Second Thoughts: Second Chances

Dolores Chernoski Moses

Publisher: DCM Publishing Pages: 455 Price: (paperback) $12.99 ISBN: 9781955243698 Reviewed: December, 2021

Second Thoughts: Second Chances is an ambitious novel that explores the complex dynamics among one family, focusing especially on Paul, his father Mitchell, his adopted cousin Corinna, and his uncle Viktor.

After a health scare, Mitchell moves from California to Thompsonville, New York, to live with Viktor and Corinna. This is where his family settled after emigrating from Europe, and where Paul has just moved. While Mitchell adjusts to his new situation, Corinna must decide about her relationship with Syd, a computer expert, and Paul, a lifelong bachelor after a failed youthful relationship, must deal with his growing romantic feelings for Corinna, who is ten years younger than himself.
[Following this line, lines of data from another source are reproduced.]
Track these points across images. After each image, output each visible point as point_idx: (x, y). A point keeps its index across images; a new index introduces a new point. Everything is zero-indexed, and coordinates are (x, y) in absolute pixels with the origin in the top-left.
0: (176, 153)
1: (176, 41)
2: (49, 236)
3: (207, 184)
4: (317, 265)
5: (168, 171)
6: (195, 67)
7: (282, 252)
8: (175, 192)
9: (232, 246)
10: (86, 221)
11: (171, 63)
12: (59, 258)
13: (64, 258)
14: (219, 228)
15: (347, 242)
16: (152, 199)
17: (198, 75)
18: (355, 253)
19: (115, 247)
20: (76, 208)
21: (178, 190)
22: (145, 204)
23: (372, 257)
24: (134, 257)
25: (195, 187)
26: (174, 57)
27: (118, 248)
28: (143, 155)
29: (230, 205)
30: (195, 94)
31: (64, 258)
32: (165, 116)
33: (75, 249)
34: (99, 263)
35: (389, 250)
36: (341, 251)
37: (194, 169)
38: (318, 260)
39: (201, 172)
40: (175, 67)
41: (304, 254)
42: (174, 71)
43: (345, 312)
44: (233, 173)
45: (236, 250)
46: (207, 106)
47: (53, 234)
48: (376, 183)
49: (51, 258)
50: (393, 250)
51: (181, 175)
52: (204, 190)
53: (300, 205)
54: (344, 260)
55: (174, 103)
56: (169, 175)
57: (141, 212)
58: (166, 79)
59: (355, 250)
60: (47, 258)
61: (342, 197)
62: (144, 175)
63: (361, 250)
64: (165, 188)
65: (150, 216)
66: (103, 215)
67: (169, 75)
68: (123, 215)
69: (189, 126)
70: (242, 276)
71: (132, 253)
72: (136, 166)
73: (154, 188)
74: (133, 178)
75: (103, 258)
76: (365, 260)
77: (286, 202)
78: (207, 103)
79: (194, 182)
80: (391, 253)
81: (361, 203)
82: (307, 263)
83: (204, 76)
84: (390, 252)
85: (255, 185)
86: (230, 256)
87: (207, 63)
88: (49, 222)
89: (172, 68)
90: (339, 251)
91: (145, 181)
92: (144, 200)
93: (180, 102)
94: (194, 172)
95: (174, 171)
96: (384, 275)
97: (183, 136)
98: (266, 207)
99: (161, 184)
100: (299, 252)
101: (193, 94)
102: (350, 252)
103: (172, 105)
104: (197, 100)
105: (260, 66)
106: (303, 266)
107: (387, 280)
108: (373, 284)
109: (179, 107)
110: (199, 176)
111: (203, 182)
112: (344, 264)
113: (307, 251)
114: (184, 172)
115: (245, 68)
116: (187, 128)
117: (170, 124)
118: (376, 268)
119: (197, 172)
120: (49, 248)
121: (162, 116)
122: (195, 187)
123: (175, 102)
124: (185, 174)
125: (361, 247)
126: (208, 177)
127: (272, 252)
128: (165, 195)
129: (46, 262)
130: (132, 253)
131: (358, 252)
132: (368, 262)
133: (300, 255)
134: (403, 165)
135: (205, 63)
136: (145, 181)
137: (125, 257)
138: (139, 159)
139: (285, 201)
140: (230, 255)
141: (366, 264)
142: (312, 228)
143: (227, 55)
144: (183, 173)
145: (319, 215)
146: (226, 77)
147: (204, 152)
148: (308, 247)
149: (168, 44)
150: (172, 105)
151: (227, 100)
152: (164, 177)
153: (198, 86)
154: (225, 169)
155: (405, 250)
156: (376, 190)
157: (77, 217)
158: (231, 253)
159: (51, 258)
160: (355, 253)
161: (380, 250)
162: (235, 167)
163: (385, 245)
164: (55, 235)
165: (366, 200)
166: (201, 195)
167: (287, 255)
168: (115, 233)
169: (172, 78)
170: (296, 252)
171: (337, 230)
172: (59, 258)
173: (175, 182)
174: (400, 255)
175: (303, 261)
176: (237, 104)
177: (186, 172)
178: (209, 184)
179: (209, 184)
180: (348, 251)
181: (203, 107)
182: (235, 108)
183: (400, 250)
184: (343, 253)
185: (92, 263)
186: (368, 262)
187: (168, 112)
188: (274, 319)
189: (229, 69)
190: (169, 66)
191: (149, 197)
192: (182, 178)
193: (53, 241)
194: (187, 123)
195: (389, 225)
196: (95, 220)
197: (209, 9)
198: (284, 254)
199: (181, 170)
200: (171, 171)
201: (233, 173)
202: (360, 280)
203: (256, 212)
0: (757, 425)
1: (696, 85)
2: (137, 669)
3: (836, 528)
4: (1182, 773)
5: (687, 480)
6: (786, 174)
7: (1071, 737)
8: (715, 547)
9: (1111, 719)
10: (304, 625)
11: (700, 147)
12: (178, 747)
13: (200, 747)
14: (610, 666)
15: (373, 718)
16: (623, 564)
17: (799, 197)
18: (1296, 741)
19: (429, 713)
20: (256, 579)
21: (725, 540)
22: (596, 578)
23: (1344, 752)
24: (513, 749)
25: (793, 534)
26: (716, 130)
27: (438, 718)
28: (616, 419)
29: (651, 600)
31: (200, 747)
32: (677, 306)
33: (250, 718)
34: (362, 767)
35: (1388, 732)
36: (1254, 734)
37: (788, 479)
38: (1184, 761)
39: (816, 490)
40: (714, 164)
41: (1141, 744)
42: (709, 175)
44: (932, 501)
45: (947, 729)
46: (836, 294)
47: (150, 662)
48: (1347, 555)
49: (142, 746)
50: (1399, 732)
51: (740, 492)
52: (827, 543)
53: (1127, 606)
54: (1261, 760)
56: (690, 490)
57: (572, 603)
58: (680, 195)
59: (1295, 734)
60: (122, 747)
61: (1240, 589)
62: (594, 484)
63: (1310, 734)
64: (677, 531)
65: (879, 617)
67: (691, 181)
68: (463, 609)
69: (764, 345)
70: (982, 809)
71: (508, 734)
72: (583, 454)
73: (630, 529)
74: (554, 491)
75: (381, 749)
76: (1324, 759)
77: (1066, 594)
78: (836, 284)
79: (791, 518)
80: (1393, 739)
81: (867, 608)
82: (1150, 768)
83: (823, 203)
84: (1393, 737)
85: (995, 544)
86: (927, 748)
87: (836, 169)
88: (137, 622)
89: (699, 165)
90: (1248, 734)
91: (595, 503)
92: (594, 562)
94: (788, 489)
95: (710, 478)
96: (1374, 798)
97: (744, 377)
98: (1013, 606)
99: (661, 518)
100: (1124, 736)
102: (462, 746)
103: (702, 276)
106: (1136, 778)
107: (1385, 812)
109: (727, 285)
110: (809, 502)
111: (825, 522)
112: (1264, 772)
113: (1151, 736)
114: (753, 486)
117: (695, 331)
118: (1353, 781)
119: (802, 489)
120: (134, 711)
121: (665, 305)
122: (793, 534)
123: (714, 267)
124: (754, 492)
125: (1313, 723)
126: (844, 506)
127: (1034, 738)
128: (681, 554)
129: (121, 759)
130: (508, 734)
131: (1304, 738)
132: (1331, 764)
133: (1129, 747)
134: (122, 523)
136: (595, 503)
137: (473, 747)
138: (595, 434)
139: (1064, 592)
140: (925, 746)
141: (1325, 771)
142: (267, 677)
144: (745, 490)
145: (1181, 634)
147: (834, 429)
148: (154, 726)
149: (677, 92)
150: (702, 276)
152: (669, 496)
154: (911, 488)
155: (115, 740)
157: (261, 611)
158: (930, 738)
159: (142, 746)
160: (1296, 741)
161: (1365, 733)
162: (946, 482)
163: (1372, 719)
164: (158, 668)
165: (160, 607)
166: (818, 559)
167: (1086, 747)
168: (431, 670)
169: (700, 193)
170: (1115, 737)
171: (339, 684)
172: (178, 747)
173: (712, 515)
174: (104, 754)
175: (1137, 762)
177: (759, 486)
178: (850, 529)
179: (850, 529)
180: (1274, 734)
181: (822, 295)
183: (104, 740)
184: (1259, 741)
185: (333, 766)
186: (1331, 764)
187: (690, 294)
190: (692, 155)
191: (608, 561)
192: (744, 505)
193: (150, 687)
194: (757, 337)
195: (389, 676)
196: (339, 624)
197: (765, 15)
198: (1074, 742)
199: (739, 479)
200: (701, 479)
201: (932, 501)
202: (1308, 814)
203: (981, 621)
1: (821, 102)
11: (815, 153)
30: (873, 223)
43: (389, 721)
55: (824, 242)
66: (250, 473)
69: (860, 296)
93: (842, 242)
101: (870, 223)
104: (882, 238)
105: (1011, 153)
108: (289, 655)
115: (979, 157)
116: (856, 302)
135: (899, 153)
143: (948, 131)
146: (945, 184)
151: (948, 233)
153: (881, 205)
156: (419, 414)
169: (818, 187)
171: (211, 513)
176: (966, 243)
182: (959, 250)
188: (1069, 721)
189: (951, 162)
The novel successfully captures the complicated feelings between family members. At its start, Paul somewhat resents his sister asking him to fly to California to care for their father during his medical scare. Mitchell views his grandchildren as spoiled and distracting, while remembering their mother Rachel’s rebellious marriages and love affairs. Corinna, an intelligent and talented pianist and librarian, is conflicted over her feelings for Syd, acknowledging they have no common interests and no passion towards each other, yet also yearning for this relationship to develop.

Thompsonville is also lovingly depicted—a place where historic buildings have been restored to restaurants, businesses, and homes.

The novel is written in a high literary style that effectively depicts the nuances of most characters’ thinking. Unfortunately, such detail sometimes bogs down the plot, as does the author’s often overblown descriptions and overall wordiness, as in this sentence about Syd’s banking job: “Expected commitments spilled out over the days and weeks in a more fluent and demanding way than the always hectic but more or less circumscribed daily regimen on the trading floor.”

In addition, some passages are repeated verbatim right after each other, and some paragraphs are oddly formatted.

Despite such drawbacks, patient readers will find a careful, layered depiction of family relationships in these pages.